> _ASSIGNMENT_
Filter the entries for the string "accessible". Copy each line that has it.

Document images with source code
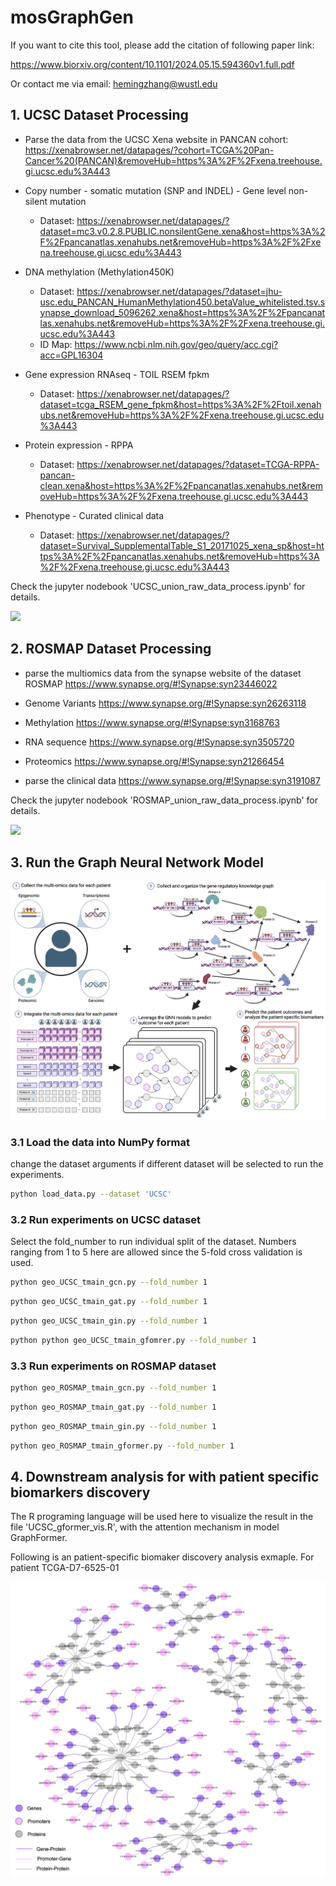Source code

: # mosGraphGen

If you want to cite this tool, please add the citation of following paper link:

https://www.biorxiv.org/content/10.1101/2024.05.15.594360v1.full.pdf

Or contact me via email: hemingzhang@wustl.edu

## 1. UCSC Dataset Processing
* Parse the data from the UCSC Xena website in PANCAN cohort:
https://xenabrowser.net/datapages/?cohort=TCGA%20Pan-Cancer%20(PANCAN)&removeHub=https%3A%2F%2Fxena.treehouse.gi.ucsc.edu%3A443

* Copy number - somatic mutation (SNP and INDEL) - Gene level non-silent mutation
    * Dataset: https://xenabrowser.net/datapages/?dataset=mc3.v0.2.8.PUBLIC.nonsilentGene.xena&host=https%3A%2F%2Fpancanatlas.xenahubs.net&removeHub=https%3A%2F%2Fxena.treehouse.gi.ucsc.edu%3A443

* DNA methylation (Methylation450K)
    * Dataset: https://xenabrowser.net/datapages/?dataset=jhu-usc.edu_PANCAN_HumanMethylation450.betaValue_whitelisted.tsv.synapse_download_5096262.xena&host=https%3A%2F%2Fpancanatlas.xenahubs.net&removeHub=https%3A%2F%2Fxena.treehouse.gi.ucsc.edu%3A443
    * ID Map: https://www.ncbi.nlm.nih.gov/geo/query/acc.cgi?acc=GPL16304

* Gene expression RNAseq - TOIL RSEM fpkm
    * Dataset: https://xenabrowser.net/datapages/?dataset=tcga_RSEM_gene_fpkm&host=https%3A%2F%2Ftoil.xenahubs.net&removeHub=https%3A%2F%2Fxena.treehouse.gi.ucsc.edu%3A443
    
* Protein expression - RPPA
    * Dataset: https://xenabrowser.net/datapages/?dataset=TCGA-RPPA-pancan-clean.xena&host=https%3A%2F%2Fpancanatlas.xenahubs.net&removeHub=https%3A%2F%2Fxena.treehouse.gi.ucsc.edu%3A443

* Phenotype - Curated clinical data
    * Dataset: https://xenabrowser.net/datapages/?dataset=Survival_SupplementalTable_S1_20171025_xena_sp&host=https%3A%2F%2Fpancanatlas.xenahubs.net&removeHub=https%3A%2F%2Fxena.treehouse.gi.ucsc.edu%3A443



Check the jupyter nodebook 'UCSC_union_raw_data_process.ipynb' for details.
<!-- ![](./Paper-figures/UCSC-flowchart.png) -->
![](./Paper-figures/UCSC_v2.png)


## 2. ROSMAP Dataset Processing
* parse the multiomics data from the synapse website of the dataset ROSMAP https://www.synapse.org/#!Synapse:syn23446022
* Genome Variants https://www.synapse.org/#!Synapse:syn26263118
* Methylation https://www.synapse.org/#!Synapse:syn3168763
* RNA sequence https://www.synapse.org/#!Synapse:syn3505720
* Proteomics https://www.synapse.org/#!Synapse:syn21266454    

* parse the clinical data https://www.synapse.org/#!Synapse:syn3191087

Check the jupyter nodebook 'ROSMAP_union_raw_data_process.ipynb' for details.
<!-- ![](./Paper-figures/ROSMAP-flowchart.png) -->
![](./Paper-figures/Rosmap_v2.png)

## 3. Run the Graph Neural Network Model
![](./Paper-figures/Model.png)

### 3.1 Load the data into NumPy format
change the dataset arguments if different dataset will be selected to run the experiments.
```bash
python load_data.py --dataset 'UCSC'
```

### 3.2 Run experiments on UCSC dataset
Select the fold_number to run individual split of the dataset. Numbers ranging from 1 to 5 here are allowed since the 5-fold cross validation is used.
```bash
python geo_UCSC_tmain_gcn.py --fold_number 1
```

```bash
python geo_UCSC_tmain_gat.py --fold_number 1
```

```bash
python geo_UCSC_tmain_gin.py --fold_number 1
```

```bash
python python geo_UCSC_tmain_gfomrer.py --fold_number 1
```

### 3.3 Run experiments on ROSMAP dataset
```bash
python geo_ROSMAP_tmain_gcn.py --fold_number 1
```

```bash
python geo_ROSMAP_tmain_gat.py --fold_number 1
```

```bash
python geo_ROSMAP_tmain_gin.py --fold_number 1
```

```bash
python geo_ROSMAP_tmain_gformer.py --fold_number 1
```

## 4. Downstream analysis for with patient specific biomarkers discovery
The R programing language will be used here to visualize the result in the file 'UCSC_gformer_vis.R', with the attention mechanism in model GraphFormer.

Following is an patient-specific biomaker discovery analysis exmaple. For patient TCGA-D7-6525-01

![](./Paper-figures/Downstream-TCGA-D7-6525-01.png)
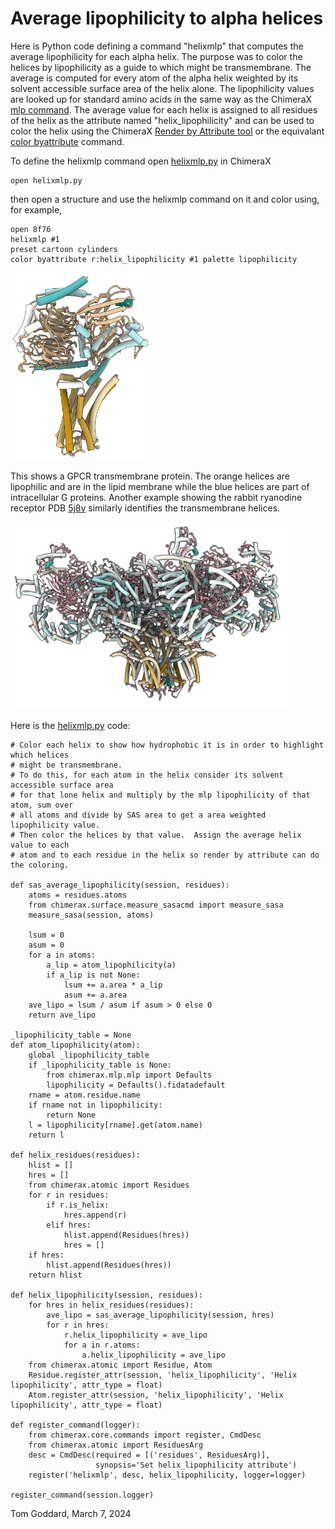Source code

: # Average lipophilicity to alpha helices

Here is Python code defining a command "helixmlp" that computes the average lipophilicity for each alpha helix.  The purpose was to color the helices by lipophilicity as a guide to which might be transmembrane.  The average is computed for every atom of the alpha helix weighted by its solvent accessible surface area of the helix alone.  The lipophilicity values are looked up for standard amino acids in the same way as the ChimeraX [mlp command](https://www.cgl.ucsf.edu/chimerax/docs/user/commands/mlp.html).  The average value for each helix is assigned to all residues of the helix as the attribute named "helix_lipophilicity" and can be used to color the helix using the ChimeraX [Render by Attribute tool](https://www.rbvi.ucsf.edu/chimerax/docs/user/tools/render.html) or the equivalant [color byattribute](https://www.rbvi.ucsf.edu/chimerax/docs/user/commands/color.html#byattribute) command.

To define the helixmlp command open [helixmlp.py](helixmlp.py) in ChimeraX

    open helixmlp.py

then open a structure and use the helixmlp command on it and color using, for example,

    open 8f76
    helixmlp #1
    preset cartoon cylinders
    color byattribute r:helix_lipophilicity #1 palette lipophilicity

<img src="8f76_lipophilicity.png" height="300">

This shows a GPCR transmembrane protein.  The orange helices are lipophilic and are in the lipid membrane while the blue helices are part of intracellular G proteins.  Another example showing the rabbit ryanodine receptor PDB [5j8v](https://www.rcsb.org/structure/5j8v) similarly identifies the transmembrane helices.

<img src="5j8v_lipophilicity.png" height="300">

Here is the [helixmlp.py](helixmlp.py) code:

    # Color each helix to show how hydrophobic it is in order to highlight which helices
    # might be transmembrane.
    # To do this, for each atom in the helix consider its solvent accessible surface area
    # for that lone helix and multiply by the mlp lipophilicity of that atom, sum over
    # all atoms and divide by SAS area to get a area weighted lipophilicity value.
    # Then color the helices by that value.  Assign the average helix value to each
    # atom and to each residue in the helix so render by attribute can do the coloring.

    def sas_average_lipophilicity(session, residues):
        atoms = residues.atoms
        from chimerax.surface.measure_sasacmd import measure_sasa
        measure_sasa(session, atoms)

        lsum = 0
        asum = 0
        for a in atoms:
            a_lip = atom_lipophilicity(a)
            if a_lip is not None:
                lsum += a.area * a_lip
                asum += a.area
        ave_lipo = lsum / asum if asum > 0 else 0
        return ave_lipo

    _lipophilicity_table = None
    def atom_lipophilicity(atom):
        global _lipophilicity_table
        if _lipophilicity_table is None:
            from chimerax.mlp.mlp import Defaults
            lipophilicity = Defaults().fidatadefault
        rname = atom.residue.name
        if rname not in lipophilicity:
            return None
        l = lipophilicity[rname].get(atom.name)
        return l

    def helix_residues(residues):
        hlist = []
        hres = []
        from chimerax.atomic import Residues
        for r in residues:
            if r.is_helix:
                hres.append(r)
            elif hres:
                hlist.append(Residues(hres))
                hres = []
        if hres:
            hlist.append(Residues(hres))
        return hlist

    def helix_lipophilicity(session, residues):
        for hres in helix_residues(residues):
            ave_lipo = sas_average_lipophilicity(session, hres)
            for r in hres:
                r.helix_lipophilicity = ave_lipo
                for a in r.atoms:
                    a.helix_lipophilicity = ave_lipo
        from chimerax.atomic import Residue, Atom
        Residue.register_attr(session, 'helix_lipophilicity', 'Helix lipophilicity', attr_type = float)
        Atom.register_attr(session, 'helix_lipophilicity', 'Helix lipophilicity', attr_type = float)

    def register_command(logger):
        from chimerax.core.commands import register, CmdDesc
        from chimerax.atomic import ResiduesArg
        desc = CmdDesc(required = [('residues', ResiduesArg)],
                       synopsis='Set helix_lipophilicity attribute')
        register('helixmlp', desc, helix_lipophilicity, logger=logger)

    register_command(session.logger)



Tom Goddard, March 7, 2024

> _TASK RESPONSE_
Here is Python code defining a command "helixmlp" that computes the average lipophilicity for each alpha helix.  The purpose was to color the helices by lipophilicity as a guide to which might be transmembrane.  The average is computed for every atom of the alpha helix weighted by its solvent accessible surface area of the helix alone.  The lipophilicity values are looked up for standard amino acids in the same way as the ChimeraX [mlp command](https://www.cgl.ucsf.edu/chimerax/docs/user/commands/mlp.html).  The average value for each helix is assigned to all residues of the helix as the attribute named "helix_lipophilicity" and can be used to color the helix using the ChimeraX [Render by Attribute tool](https://www.rbvi.ucsf.edu/chimerax/docs/user/tools/render.html) or the equivalant [color byattribute](https://www.rbvi.ucsf.edu/chimerax/docs/user/commands/color.html#byattribute) command.
    # To do this, for each atom in the helix consider its solvent accessible surface area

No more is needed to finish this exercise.